_COLLECTED MATERIAL_:
= Beginning of Section =

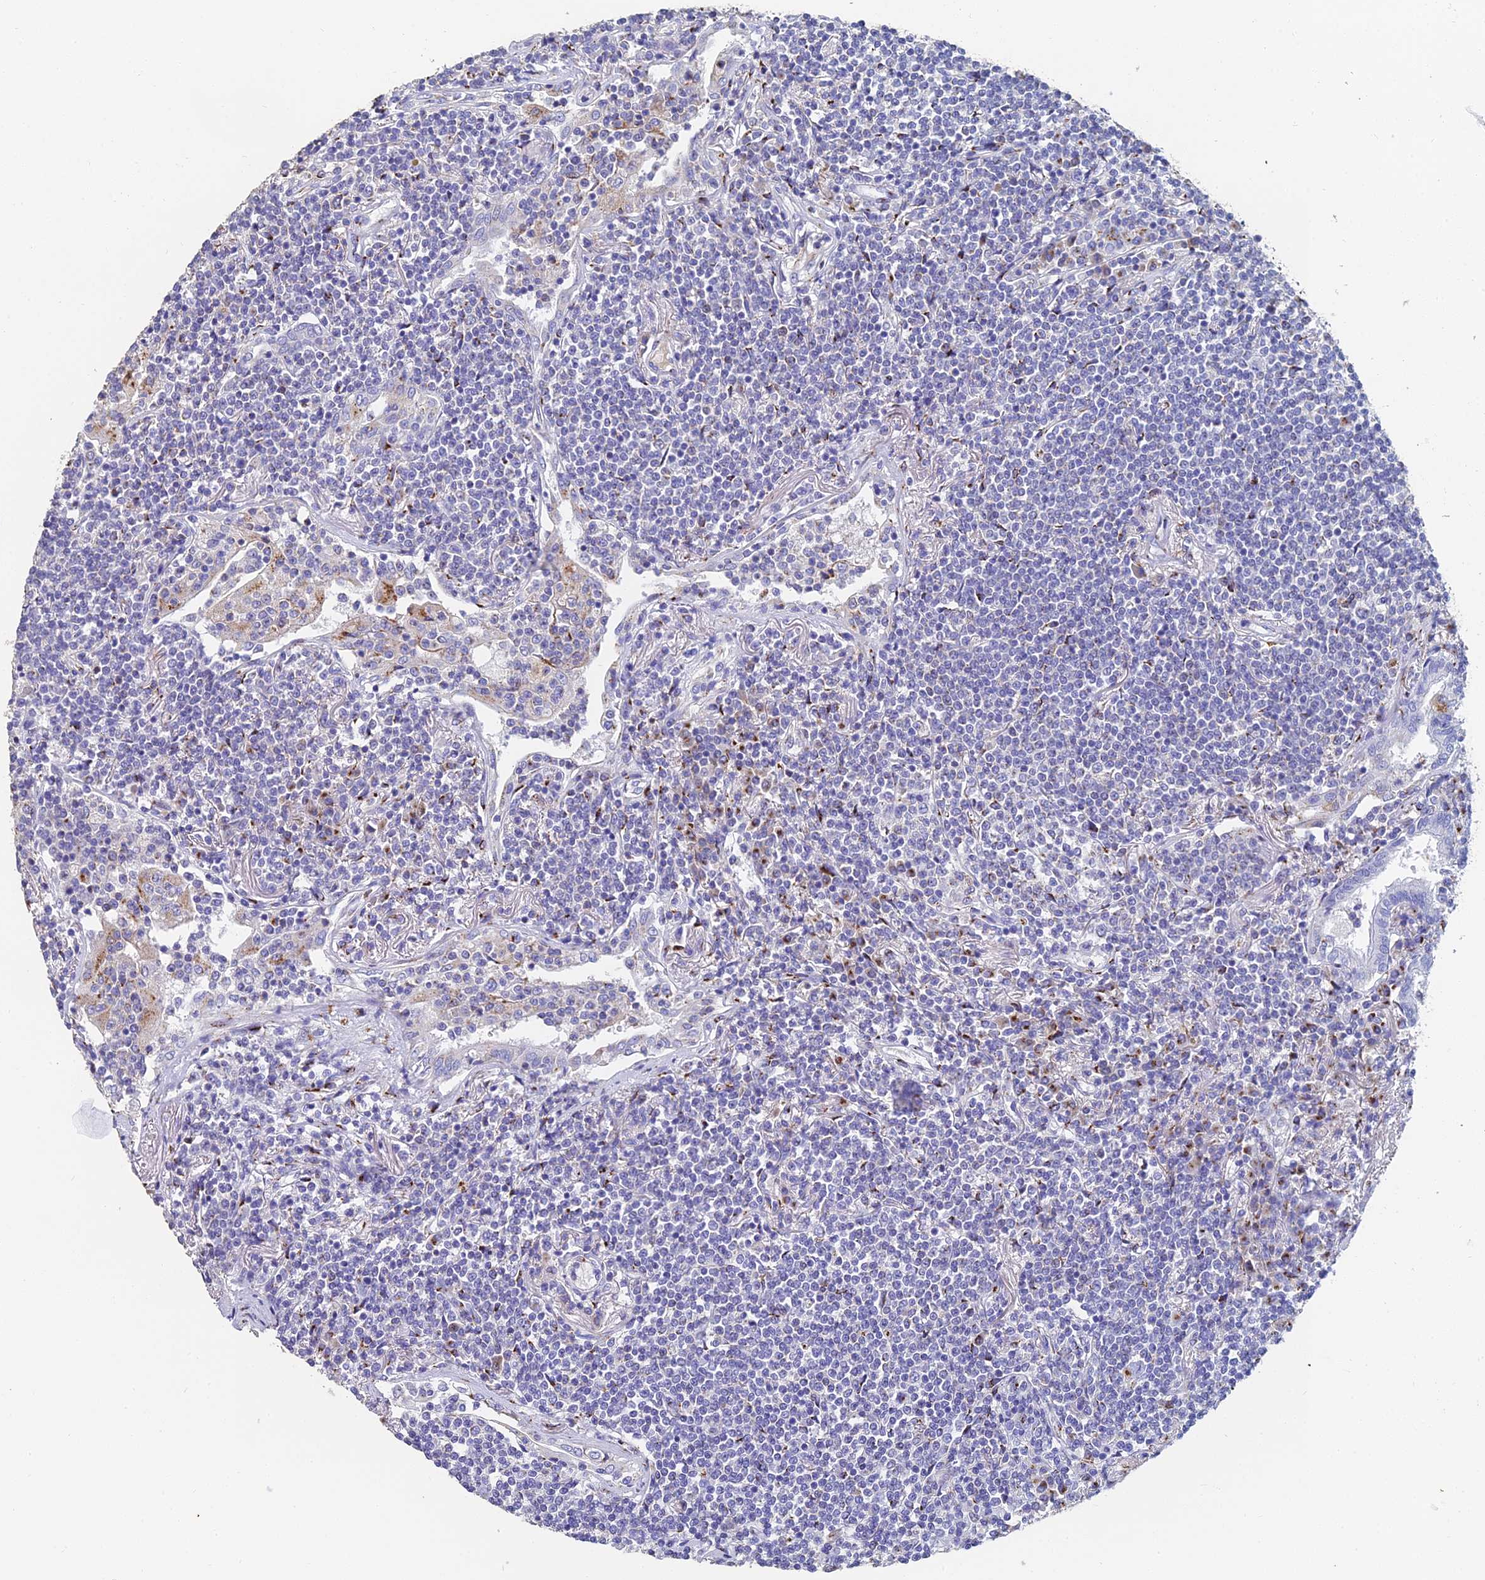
{"staining": {"intensity": "negative", "quantity": "none", "location": "none"}, "tissue": "lymphoma", "cell_type": "Tumor cells", "image_type": "cancer", "snomed": [{"axis": "morphology", "description": "Malignant lymphoma, non-Hodgkin's type, Low grade"}, {"axis": "topography", "description": "Lung"}], "caption": "The immunohistochemistry (IHC) photomicrograph has no significant positivity in tumor cells of lymphoma tissue. (DAB immunohistochemistry with hematoxylin counter stain).", "gene": "ENSG00000268674", "patient": {"sex": "female", "age": 71}}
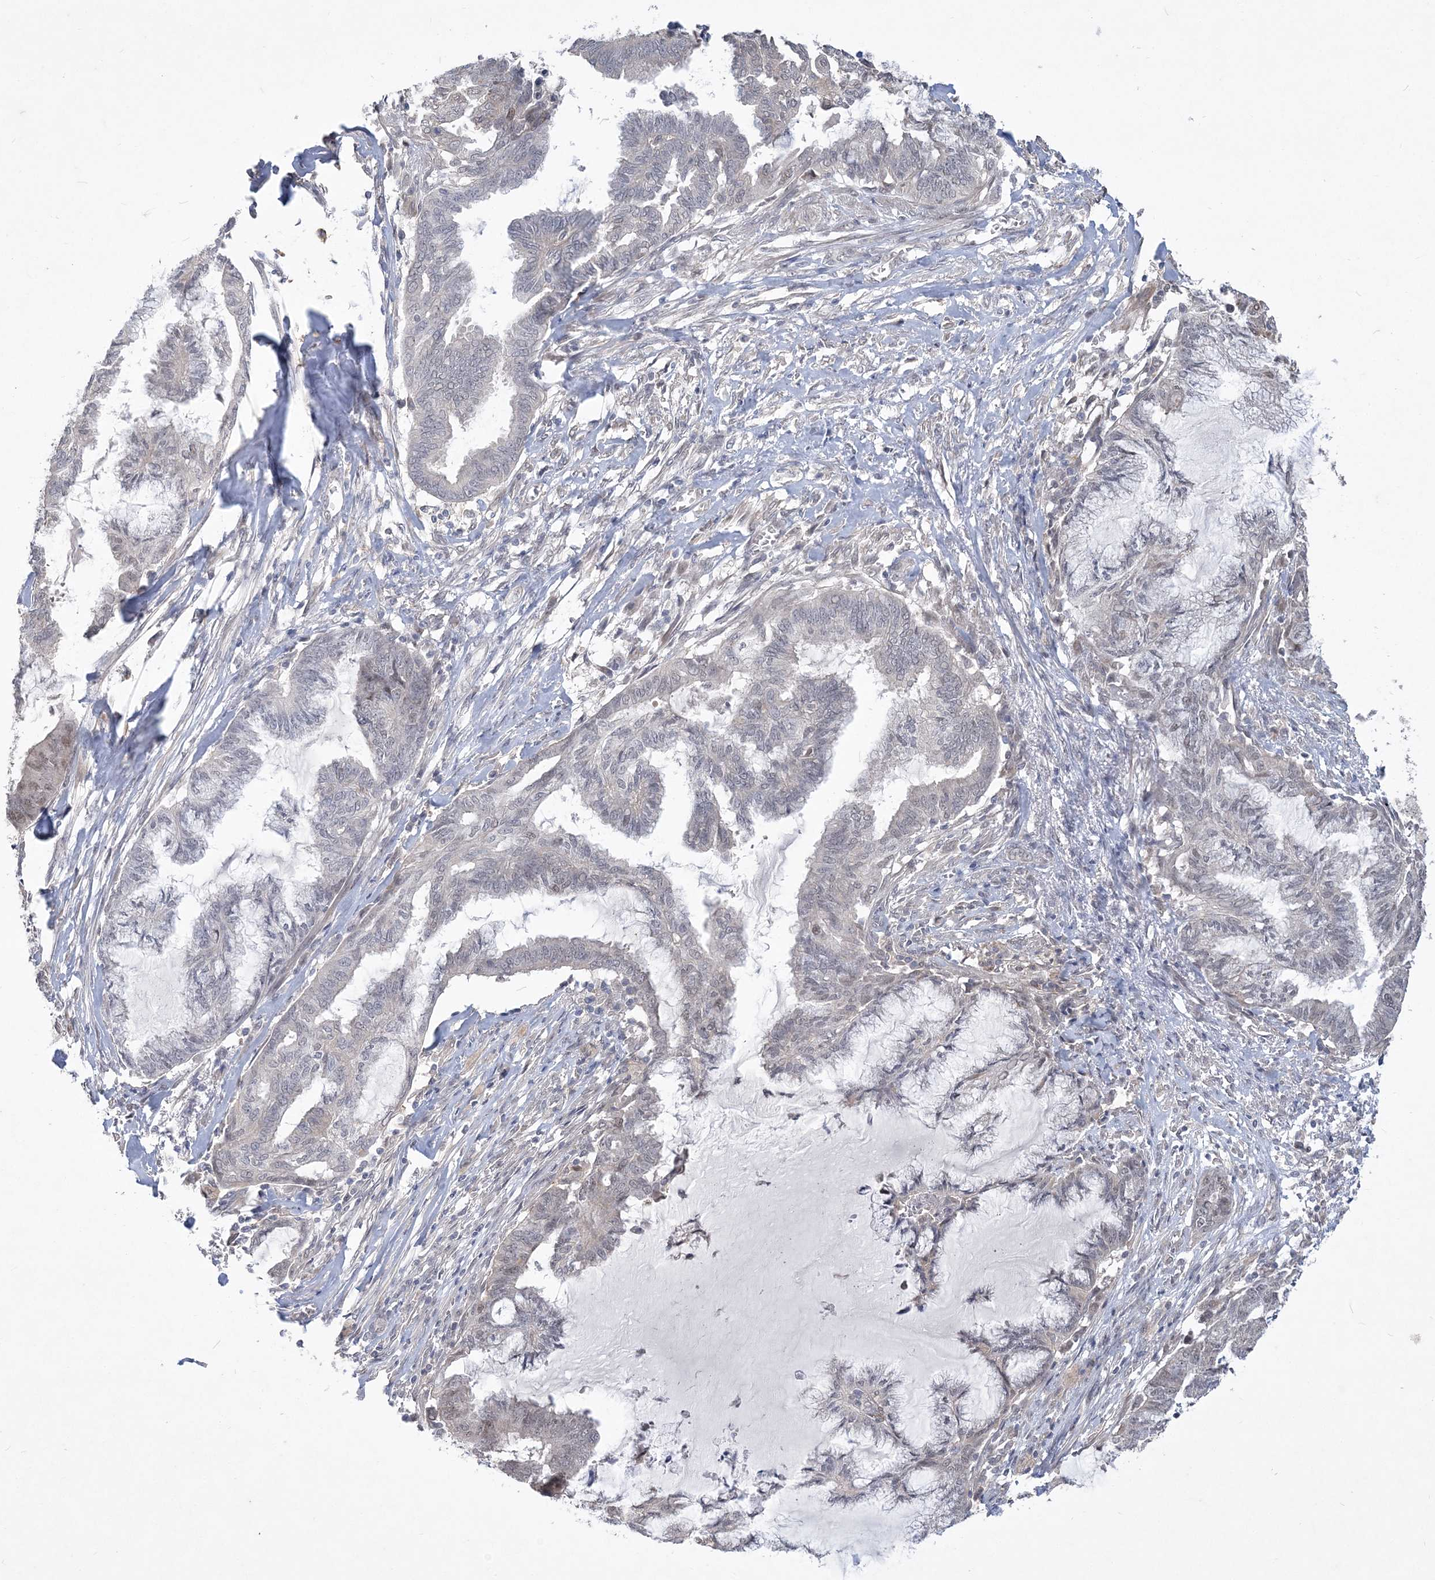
{"staining": {"intensity": "negative", "quantity": "none", "location": "none"}, "tissue": "endometrial cancer", "cell_type": "Tumor cells", "image_type": "cancer", "snomed": [{"axis": "morphology", "description": "Adenocarcinoma, NOS"}, {"axis": "topography", "description": "Endometrium"}], "caption": "The histopathology image shows no significant staining in tumor cells of endometrial cancer.", "gene": "TSPEAR", "patient": {"sex": "female", "age": 86}}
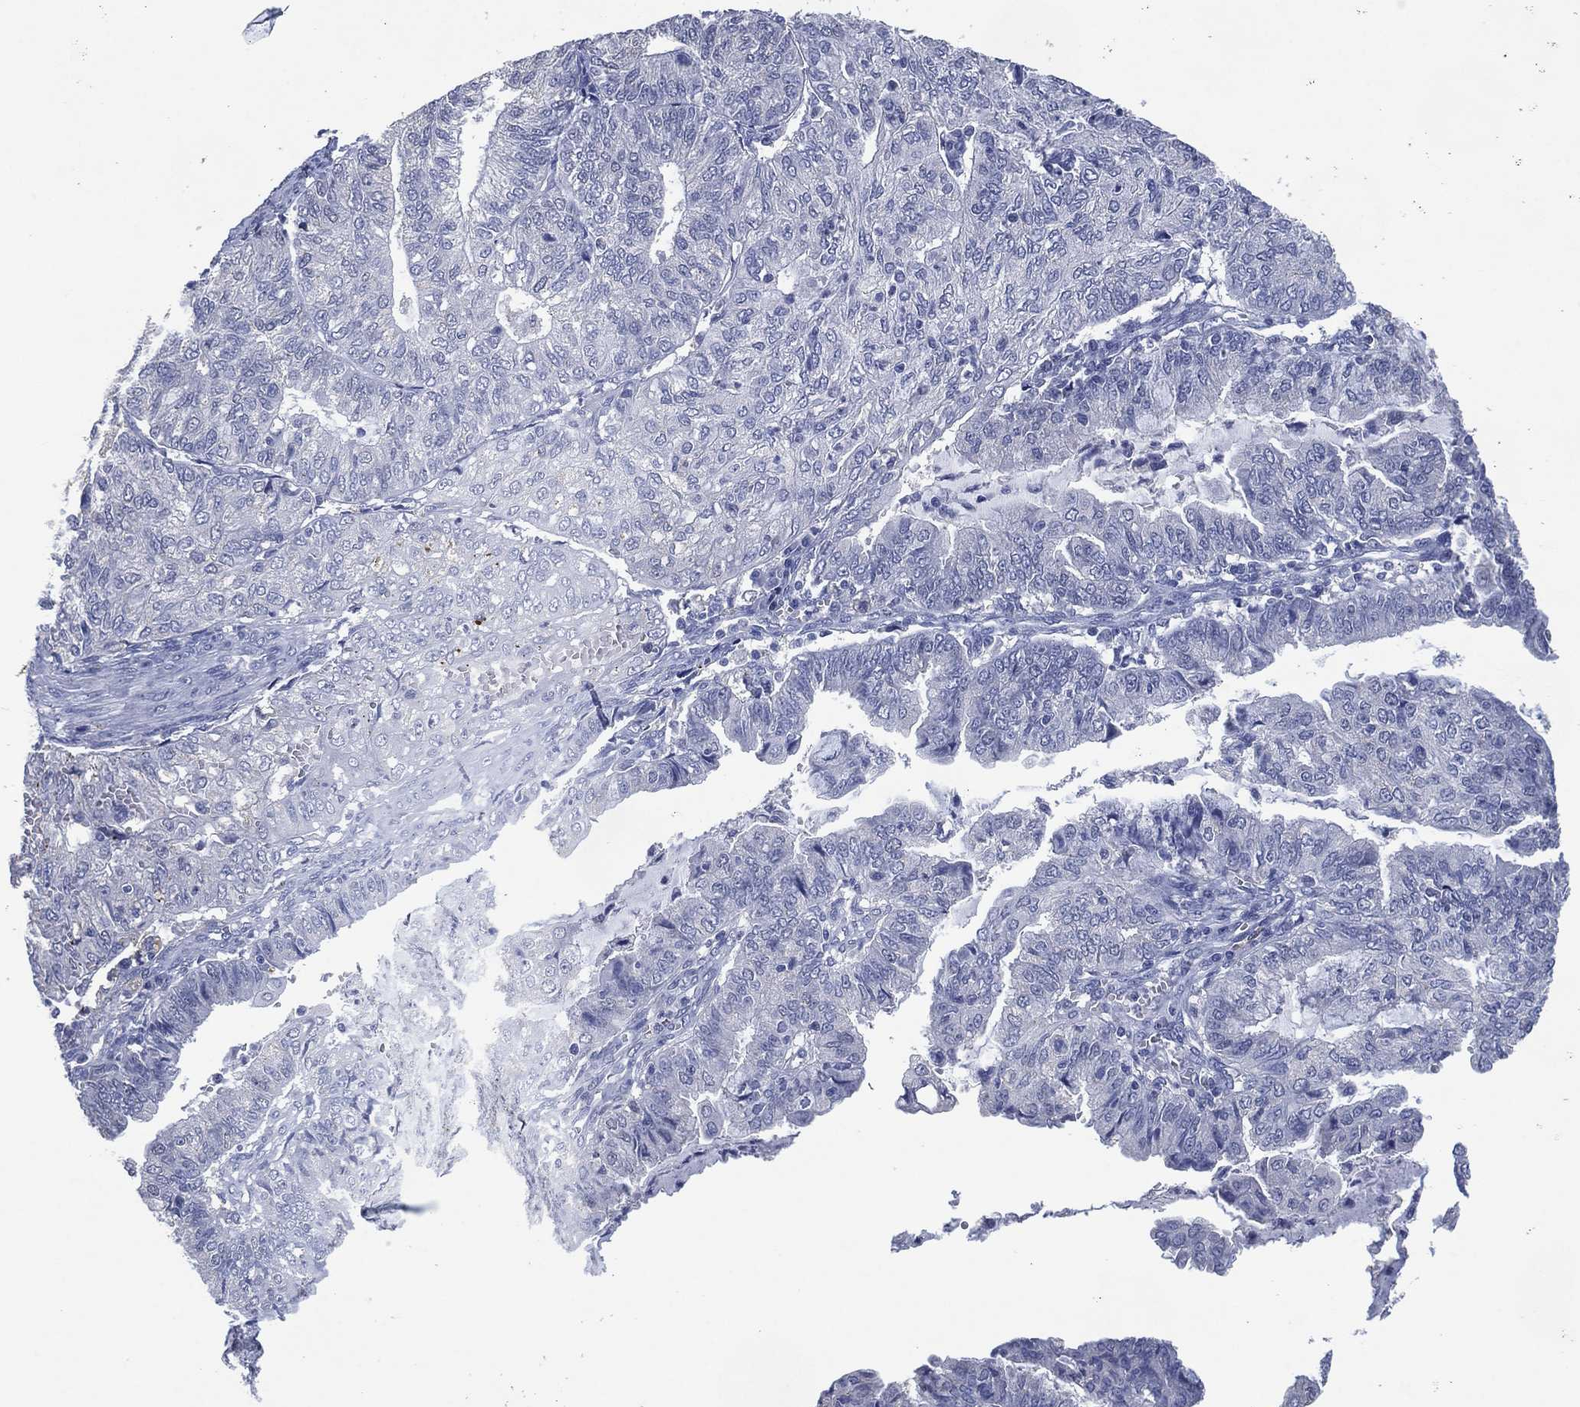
{"staining": {"intensity": "negative", "quantity": "none", "location": "none"}, "tissue": "endometrial cancer", "cell_type": "Tumor cells", "image_type": "cancer", "snomed": [{"axis": "morphology", "description": "Adenocarcinoma, NOS"}, {"axis": "topography", "description": "Endometrium"}], "caption": "Endometrial cancer (adenocarcinoma) stained for a protein using immunohistochemistry (IHC) demonstrates no expression tumor cells.", "gene": "FSCN2", "patient": {"sex": "female", "age": 82}}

= End of Section =

_EXERCISE GOAL_:
Restate the listing above word for word, and skip the pictures.

_FINISHED EXERCISE_:
{"staining": {"intensity": "negative", "quantity": "none", "location": "none"}, "tissue": "lymphoma", "cell_type": "Tumor cells", "image_type": "cancer", "snomed": [{"axis": "morphology", "description": "Malignant lymphoma, non-Hodgkin's type, Low grade"}, {"axis": "topography", "description": "Lung"}], "caption": "The immunohistochemistry (IHC) photomicrograph has no significant positivity in tumor cells of lymphoma tissue. (DAB immunohistochemistry with hematoxylin counter stain).", "gene": "ENSG00000268674", "patient": {"sex": "female", "age": 71}}
{"staining": {"intensity": "negative", "quantity": "none", "location": "none"}, "tissue": "endometrial cancer", "cell_type": "Tumor cells", "image_type": "cancer", "snomed": [{"axis": "morphology", "description": "Adenocarcinoma, NOS"}, {"axis": "topography", "description": "Endometrium"}], "caption": "The histopathology image shows no significant staining in tumor cells of endometrial cancer.", "gene": "TSPEAR", "patient": {"sex": "female", "age": 86}}
{"staining": {"intensity": "negative", "quantity": "none", "location": "none"}, "tissue": "endometrial cancer", "cell_type": "Tumor cells", "image_type": "cancer", "snomed": [{"axis": "morphology", "description": "Adenocarcinoma, NOS"}, {"axis": "topography", "description": "Endometrium"}], "caption": "Endometrial cancer (adenocarcinoma) stained for a protein using immunohistochemistry (IHC) demonstrates no expression tumor cells.", "gene": "FSCN2", "patient": {"sex": "female", "age": 82}}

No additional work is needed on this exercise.